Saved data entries
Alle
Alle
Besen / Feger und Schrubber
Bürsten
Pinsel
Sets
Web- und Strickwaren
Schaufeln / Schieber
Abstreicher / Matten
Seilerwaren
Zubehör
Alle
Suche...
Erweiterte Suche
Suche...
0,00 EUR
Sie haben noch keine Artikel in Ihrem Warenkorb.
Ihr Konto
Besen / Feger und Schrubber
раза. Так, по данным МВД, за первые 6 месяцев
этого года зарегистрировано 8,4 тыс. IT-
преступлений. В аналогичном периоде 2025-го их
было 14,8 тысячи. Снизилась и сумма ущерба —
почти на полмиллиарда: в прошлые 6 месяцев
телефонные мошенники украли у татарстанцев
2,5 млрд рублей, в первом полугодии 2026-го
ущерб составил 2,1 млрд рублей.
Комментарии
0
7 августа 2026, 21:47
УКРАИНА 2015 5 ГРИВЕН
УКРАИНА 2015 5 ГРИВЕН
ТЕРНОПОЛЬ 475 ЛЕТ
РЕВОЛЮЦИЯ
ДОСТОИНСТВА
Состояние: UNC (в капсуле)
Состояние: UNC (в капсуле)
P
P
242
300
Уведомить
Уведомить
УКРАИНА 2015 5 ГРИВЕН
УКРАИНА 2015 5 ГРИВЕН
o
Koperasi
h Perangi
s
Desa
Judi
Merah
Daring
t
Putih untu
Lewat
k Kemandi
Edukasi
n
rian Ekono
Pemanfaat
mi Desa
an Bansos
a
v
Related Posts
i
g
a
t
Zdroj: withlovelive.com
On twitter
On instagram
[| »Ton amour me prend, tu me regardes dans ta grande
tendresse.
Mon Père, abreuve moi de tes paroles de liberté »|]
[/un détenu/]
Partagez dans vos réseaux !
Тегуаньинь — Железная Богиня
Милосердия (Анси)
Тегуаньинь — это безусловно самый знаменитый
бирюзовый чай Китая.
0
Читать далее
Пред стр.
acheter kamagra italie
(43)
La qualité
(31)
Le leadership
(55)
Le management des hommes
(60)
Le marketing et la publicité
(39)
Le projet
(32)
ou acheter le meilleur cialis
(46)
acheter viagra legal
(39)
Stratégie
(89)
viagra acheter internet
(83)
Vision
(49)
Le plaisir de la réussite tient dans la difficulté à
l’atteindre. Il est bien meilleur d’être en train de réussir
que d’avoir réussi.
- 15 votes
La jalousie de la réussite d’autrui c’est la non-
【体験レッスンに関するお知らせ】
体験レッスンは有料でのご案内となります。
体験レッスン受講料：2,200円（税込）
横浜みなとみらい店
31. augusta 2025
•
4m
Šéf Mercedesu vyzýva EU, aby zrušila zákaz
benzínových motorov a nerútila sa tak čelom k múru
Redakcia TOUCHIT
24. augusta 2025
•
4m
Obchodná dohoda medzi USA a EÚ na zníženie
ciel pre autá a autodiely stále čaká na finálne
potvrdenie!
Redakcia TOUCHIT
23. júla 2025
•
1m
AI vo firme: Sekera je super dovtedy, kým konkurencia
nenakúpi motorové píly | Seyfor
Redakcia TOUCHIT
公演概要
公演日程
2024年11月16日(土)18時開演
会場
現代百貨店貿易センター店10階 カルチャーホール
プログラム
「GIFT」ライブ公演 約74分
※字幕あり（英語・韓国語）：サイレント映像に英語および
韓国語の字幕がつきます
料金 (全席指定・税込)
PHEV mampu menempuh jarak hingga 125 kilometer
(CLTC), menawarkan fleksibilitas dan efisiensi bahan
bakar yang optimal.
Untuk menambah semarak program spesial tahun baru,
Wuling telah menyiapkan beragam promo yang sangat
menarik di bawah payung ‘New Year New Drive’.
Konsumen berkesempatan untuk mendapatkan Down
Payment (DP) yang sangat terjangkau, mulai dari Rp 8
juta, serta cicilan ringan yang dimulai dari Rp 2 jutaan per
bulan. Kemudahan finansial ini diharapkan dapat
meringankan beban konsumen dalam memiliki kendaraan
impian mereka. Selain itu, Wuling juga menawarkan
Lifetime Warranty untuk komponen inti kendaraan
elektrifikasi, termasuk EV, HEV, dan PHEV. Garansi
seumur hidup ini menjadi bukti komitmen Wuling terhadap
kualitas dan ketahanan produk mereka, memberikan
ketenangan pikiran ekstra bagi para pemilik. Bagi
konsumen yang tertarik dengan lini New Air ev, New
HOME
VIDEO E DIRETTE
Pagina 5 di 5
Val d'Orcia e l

Task item ▸ From the records above, reproduce exactly the lines from the one with "ciel pre autá" to the one with "料金 (全席指定・税込)", both included, and no others.

Answer for this exercise ▸
ciel pre autá a autodiely stále čaká na finálne
potvrdenie!
Redakcia TOUCHIT
23. júla 2025
•
1m
AI vo firme: Sekera je super dovtedy, kým konkurencia
nenakúpi motorové píly | Seyfor
Redakcia TOUCHIT
公演概要
公演日程
2024年11月16日(土)18時開演
会場
現代百貨店貿易センター店10階 カルチャーホール
プログラム
「GIFT」ライブ公演 約74分
※字幕あり（英語・韓国語）：サイレント映像に英語および
韓国語の字幕がつきます
料金 (全席指定・税込)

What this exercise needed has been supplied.